Faster float / string conversion (Ryu)

Converting between floating point numbers and strings is apparently surprisingly often a bottleneck (for example in JSON parsing / serialization and similar areas.)

CPython seems to use dtoa for this, but a new algorithm Ryu is apparently much faster.

Microsoft C++ standard library developers recently reported using it and “the speedups are indeed massive due to algorithmic improvements of Ryu.”

Would this be something CPython should adopt as well?

1 Like

Do you have any benchmarks that show a bottleneck in dtoa.c? There’s lots of other overhead in Python. Before we start optimizing we should understand where the time is currently spent.


Thanks @petersuter for the links and raising the question. Looking at Ryu’s repo and associated paper it does look like an interesting approach.

I agree with Eric that it would be helpful to know any benchmarks.

@vstinner FYI.

1 Like

Unfortunately I have no benchmarks, and I agree that would be needed first. Thanks for your thoughts.

Ulf Adams claims in his paper “We present Ryu, a new routine to convert binary floating ¯
point numbers to their decimal representations using only
fixed-size integer operations, and prove its correctness. Ryu¯
is simpler and approximately three times faster than the
previously fastest implementation.”

It performs better than dtoa on some inputs but the output is less human readable. For example dtoa and serde_json prefer to print 0.3 as 0.3, while Ryū currently prints it as 3E-1.

Input f64 dtoa Ryū
0.1234 47 ns 66 ns

2.718281828459045 64 ns 40 ns

1.7976931348623157e308 73 ns 42 ns

Benchmark commit: dtolnay/dtoa@655152b

I’d definitely like to hear @mdickinson’s opinion on this topic.

An advantage of Ryū besides speed is simplicity. dtoa.c is a hairy piece of code, and it’d be nice to have something simpler and modern instead. On the other hand, dtoa.c is very battle-tested at this point.

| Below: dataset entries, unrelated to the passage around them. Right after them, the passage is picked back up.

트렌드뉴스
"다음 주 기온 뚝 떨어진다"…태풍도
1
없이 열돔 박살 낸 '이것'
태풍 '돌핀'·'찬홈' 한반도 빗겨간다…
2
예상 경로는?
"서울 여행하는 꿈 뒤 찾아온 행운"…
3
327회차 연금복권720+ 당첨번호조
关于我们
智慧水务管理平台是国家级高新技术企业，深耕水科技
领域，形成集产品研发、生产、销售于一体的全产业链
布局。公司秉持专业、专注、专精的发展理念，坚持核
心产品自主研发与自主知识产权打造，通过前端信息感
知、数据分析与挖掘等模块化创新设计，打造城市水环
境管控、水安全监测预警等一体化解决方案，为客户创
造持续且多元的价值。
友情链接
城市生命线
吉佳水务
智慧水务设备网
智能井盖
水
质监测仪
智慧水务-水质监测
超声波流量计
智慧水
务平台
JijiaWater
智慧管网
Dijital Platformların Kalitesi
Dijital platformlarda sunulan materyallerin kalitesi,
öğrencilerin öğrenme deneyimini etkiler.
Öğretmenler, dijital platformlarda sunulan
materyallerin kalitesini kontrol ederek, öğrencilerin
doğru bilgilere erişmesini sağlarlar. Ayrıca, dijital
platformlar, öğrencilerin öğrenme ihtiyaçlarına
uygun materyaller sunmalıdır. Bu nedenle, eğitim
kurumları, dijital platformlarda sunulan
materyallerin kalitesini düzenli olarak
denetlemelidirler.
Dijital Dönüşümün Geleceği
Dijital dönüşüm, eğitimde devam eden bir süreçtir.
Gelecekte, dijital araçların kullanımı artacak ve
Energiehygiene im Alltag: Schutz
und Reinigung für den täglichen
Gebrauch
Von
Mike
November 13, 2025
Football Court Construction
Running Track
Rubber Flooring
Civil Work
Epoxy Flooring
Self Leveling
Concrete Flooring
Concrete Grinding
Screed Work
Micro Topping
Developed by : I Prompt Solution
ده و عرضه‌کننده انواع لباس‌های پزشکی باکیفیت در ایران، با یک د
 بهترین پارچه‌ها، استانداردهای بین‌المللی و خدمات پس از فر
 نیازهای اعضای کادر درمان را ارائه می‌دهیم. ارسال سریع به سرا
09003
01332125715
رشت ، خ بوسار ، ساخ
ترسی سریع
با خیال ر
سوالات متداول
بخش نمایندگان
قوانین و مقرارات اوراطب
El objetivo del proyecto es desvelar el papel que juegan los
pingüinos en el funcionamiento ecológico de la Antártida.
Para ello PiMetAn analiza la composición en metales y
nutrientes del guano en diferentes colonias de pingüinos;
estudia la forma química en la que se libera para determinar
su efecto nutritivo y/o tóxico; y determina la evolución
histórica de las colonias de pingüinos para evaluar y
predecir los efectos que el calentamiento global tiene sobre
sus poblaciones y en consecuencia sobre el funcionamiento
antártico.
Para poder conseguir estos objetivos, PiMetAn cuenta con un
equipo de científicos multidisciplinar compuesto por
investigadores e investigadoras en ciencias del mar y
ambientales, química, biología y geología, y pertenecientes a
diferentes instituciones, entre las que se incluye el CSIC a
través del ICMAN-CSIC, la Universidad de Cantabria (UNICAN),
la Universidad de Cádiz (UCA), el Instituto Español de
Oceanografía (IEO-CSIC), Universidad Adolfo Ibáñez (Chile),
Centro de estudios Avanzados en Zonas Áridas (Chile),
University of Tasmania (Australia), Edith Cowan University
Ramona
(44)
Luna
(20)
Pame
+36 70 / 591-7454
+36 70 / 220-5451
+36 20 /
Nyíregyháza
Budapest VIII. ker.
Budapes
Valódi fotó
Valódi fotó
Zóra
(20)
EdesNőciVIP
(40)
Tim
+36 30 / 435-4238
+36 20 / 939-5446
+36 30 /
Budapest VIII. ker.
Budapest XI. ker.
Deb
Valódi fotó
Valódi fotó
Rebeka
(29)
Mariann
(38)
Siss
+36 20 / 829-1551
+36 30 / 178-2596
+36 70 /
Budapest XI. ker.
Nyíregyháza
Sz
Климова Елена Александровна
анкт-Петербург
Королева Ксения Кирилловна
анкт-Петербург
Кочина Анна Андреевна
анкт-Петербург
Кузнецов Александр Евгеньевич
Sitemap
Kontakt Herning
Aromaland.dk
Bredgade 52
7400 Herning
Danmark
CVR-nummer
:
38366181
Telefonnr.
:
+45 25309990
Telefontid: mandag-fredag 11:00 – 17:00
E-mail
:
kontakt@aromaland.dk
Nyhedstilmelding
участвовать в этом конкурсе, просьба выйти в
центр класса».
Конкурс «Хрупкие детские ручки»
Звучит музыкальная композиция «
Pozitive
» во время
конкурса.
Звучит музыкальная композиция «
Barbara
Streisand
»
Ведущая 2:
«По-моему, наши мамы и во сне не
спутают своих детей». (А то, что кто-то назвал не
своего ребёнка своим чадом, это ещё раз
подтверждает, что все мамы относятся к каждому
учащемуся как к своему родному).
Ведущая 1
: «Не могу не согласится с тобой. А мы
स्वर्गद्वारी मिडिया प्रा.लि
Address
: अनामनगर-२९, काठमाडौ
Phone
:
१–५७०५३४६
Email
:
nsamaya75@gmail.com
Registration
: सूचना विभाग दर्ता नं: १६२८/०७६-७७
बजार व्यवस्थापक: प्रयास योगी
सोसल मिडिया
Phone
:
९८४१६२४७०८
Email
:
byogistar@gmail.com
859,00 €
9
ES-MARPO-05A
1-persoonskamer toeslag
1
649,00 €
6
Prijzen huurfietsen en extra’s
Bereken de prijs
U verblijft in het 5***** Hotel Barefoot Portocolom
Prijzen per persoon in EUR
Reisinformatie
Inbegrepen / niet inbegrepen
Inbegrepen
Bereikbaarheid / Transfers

FYI, there is a package make repr(float) faster.

1 Like

I’d be happy to see the change, provided it’s well tested. I’ve never been much of a fan of the complexity of dtoa.c. But dtoa.c won’t go away entirely: IIUC, Ryū is only for float-to-string conversions, right? And for performance, I’d consider that the less important direction - e.g., reading text files of numeric data happens more often than writing such files, and anyone with serious amounts of numeric data should be writing in a binary format rather than converting to string anyway.

One unusual aspect of dtoa.c is that it supports fixed-point formatting (i.e., %f-style formatting) with a negative precision; that facility is used by Python for doing correct rounding with a negative second argument. It’s not clear to me at a glance whether Ryū supports this. Can anyone confirm or deny?

Finally, I’d caution that replacing dtoa.c won’t be a small amount of work.


I’m a bit worried by this part of the README:

Output can be slightly different from the native function, due to floating-point rounding

The shortest-string algorithm requirements are well-defined, so there’s exactly one “correct” answer for that algorithm (and absent bugs, that’s what repr produces). If frepr is giving different results, that doesn’t give me confidence that it’s a good replacement. At a minimum, I’d want to know more about what these different results are and under what circumstances they can occur.

My understanding is that underlying library (Google’s double-conversion) always rounds away from 0:

The buffer will choose the representation that is closest to
‘v’. If there are two at the same distance, than the one farther away
from 0 is chosen (halfway cases - ending with 5 - are rounded up).

I don’t know if that is a concern for us or not.

But anyway that is for frepr, but the Ryu library seems faster yet.